Your company's Web site is a work of art. Heck, the designer's fee was more than the GNP of some small countries. But take a moment to think of your customers: If you've ever been surfing the Web on the wrong end of a 14.4-Kbps or 28.8-Kbps modem, you know the agony of trying to access image-rich sites at low speeds. But there is a painkiller, and it can increase dramatically the rate at which users with restrictive bandwidth can browse your site.

We took five solutions that offer the promise of an accelerated Web browsing experience and put them to the test in our Green Bay, Wis., Real-World Labs®. We discovered that, while there are varying methods of achieving dramatic performance increases, all the solutions provided at least modest improvements in file transfers in our 14.4-Kbps simulated environment.

Top honors go to Packeteer's AppCelera ICX-75s, which provided respectable reductions in transfer times combined with a reliable, zero-point-of-failure appliance and an easy-to-use configuration and management system -- all for a great price.
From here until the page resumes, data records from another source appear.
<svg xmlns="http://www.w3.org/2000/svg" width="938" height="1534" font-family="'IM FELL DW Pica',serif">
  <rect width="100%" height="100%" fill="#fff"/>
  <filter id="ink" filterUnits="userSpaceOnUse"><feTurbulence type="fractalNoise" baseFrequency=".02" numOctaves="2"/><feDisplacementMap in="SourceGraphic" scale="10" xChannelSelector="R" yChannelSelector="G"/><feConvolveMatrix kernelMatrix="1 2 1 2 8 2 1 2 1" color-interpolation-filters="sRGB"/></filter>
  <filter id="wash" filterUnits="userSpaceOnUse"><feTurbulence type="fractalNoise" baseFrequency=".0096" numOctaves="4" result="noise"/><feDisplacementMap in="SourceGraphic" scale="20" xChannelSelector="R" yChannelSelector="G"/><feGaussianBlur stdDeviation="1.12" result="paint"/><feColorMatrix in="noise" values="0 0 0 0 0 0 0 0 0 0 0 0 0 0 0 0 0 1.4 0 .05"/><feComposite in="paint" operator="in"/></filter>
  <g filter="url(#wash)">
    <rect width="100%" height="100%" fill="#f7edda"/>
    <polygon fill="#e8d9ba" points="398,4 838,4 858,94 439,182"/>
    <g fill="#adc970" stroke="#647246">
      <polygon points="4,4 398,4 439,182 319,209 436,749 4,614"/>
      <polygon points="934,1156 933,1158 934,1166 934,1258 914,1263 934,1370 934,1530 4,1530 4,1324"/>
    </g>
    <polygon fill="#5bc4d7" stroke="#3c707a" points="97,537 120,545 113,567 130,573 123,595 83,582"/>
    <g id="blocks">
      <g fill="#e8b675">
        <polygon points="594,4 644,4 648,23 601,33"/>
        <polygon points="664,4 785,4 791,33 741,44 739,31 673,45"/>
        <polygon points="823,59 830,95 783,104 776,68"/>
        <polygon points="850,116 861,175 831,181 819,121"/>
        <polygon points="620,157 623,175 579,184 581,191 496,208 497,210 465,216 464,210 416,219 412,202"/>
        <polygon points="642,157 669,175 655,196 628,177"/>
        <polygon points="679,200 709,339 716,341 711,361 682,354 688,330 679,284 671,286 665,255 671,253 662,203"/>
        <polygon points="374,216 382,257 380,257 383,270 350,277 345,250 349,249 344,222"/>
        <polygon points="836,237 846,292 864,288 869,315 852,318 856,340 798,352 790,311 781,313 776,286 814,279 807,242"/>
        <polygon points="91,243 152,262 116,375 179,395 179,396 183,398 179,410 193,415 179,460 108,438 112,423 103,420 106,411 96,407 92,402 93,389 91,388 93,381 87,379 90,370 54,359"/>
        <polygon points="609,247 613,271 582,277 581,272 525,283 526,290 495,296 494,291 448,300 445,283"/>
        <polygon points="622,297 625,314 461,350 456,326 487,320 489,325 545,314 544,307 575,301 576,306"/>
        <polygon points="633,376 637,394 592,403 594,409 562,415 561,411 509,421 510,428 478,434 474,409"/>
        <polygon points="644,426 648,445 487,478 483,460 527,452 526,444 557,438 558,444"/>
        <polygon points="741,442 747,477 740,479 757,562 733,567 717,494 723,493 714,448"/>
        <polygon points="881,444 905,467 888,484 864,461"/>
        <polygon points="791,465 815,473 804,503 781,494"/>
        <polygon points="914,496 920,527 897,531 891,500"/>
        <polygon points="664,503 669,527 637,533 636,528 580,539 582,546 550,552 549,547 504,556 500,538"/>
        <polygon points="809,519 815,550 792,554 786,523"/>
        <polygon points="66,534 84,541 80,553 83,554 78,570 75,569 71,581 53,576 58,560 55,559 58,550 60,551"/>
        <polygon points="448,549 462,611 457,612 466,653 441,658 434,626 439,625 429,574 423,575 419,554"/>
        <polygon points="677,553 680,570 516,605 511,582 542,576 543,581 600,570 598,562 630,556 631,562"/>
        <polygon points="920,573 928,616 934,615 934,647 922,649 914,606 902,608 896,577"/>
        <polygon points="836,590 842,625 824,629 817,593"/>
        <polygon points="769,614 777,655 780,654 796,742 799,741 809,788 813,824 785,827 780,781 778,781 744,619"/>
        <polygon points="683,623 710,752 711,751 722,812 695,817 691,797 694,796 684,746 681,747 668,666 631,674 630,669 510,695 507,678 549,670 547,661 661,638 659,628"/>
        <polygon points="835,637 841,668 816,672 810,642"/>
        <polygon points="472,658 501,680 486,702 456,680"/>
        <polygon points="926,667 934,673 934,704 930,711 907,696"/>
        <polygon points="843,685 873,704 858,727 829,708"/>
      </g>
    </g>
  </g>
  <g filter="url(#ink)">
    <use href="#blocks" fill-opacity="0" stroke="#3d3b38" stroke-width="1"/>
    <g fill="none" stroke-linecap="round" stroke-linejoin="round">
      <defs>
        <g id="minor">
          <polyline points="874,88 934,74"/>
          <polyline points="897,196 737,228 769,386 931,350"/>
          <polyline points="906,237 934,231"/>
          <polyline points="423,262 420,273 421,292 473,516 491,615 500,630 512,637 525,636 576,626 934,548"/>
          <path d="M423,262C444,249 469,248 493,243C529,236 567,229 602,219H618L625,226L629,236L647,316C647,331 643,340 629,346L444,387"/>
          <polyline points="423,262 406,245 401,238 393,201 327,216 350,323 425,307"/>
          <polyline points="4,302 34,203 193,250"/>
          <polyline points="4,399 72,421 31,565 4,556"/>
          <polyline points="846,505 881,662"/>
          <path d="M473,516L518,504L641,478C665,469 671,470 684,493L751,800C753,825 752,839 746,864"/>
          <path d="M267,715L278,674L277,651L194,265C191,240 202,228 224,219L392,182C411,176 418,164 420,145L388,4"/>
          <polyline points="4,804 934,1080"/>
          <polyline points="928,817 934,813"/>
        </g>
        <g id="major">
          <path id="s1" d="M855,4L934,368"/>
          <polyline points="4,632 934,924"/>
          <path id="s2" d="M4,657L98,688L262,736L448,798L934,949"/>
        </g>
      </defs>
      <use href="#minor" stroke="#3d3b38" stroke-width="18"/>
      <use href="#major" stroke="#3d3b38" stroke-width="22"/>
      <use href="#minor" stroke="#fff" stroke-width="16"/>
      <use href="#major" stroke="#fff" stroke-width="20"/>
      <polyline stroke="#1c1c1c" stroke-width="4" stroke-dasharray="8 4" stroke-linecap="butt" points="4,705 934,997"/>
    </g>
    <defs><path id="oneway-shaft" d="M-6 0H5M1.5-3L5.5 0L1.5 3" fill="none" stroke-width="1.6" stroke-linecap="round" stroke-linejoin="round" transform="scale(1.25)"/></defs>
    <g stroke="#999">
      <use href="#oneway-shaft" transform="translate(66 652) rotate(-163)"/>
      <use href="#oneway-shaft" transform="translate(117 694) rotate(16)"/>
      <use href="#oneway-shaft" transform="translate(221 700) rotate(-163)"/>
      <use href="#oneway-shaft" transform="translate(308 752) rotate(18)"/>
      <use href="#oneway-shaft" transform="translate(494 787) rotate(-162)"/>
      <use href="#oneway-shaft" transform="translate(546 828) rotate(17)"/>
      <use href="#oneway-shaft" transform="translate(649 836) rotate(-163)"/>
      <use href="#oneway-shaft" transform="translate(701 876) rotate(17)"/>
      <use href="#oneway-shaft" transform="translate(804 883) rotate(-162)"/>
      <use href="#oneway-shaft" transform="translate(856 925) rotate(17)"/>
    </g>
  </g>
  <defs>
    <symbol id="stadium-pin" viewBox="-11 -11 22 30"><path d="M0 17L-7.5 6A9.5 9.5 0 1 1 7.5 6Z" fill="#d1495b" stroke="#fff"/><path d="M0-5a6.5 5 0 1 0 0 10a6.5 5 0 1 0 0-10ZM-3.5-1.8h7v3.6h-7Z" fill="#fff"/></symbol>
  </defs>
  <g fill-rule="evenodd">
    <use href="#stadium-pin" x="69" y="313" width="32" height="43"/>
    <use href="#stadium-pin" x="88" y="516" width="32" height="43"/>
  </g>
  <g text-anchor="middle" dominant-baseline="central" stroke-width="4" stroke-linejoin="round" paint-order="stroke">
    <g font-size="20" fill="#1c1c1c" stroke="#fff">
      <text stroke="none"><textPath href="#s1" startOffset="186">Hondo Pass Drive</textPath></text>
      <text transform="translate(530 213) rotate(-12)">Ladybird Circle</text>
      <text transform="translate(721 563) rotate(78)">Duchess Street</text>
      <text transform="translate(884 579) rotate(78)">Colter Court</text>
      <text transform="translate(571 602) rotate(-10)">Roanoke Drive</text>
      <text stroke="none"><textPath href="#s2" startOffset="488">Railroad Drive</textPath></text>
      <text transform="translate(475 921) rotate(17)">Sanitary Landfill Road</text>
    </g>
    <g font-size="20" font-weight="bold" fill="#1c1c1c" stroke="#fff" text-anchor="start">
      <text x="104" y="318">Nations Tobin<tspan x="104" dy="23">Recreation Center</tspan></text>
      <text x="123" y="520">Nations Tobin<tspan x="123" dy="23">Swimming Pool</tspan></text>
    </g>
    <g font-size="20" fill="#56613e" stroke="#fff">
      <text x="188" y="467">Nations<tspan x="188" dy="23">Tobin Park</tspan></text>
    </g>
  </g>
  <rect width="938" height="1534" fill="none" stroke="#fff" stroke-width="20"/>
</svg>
Runner-up BoostWorks' BoostWeb software offered excellent performance with a CPU-based pricing model and great OS support. Redline Networks' TX 2100 is an easy-to-deploy and -manage appliance that boosted performance on both the server and client sides but was held back by its inability to transform images.

FineGround Networks' Condenser employed delta techniques, and if you can accept strict browser requirements, you'll find great gains in performance regardless of connection speed. Pulling up the rear was Fourelle Systems' Venturi. Although Venturi's proprietary technology afforded the best performance improvements in the lab, its requirement of a client-side application and its high pricing kept it from ranking higher in our charts.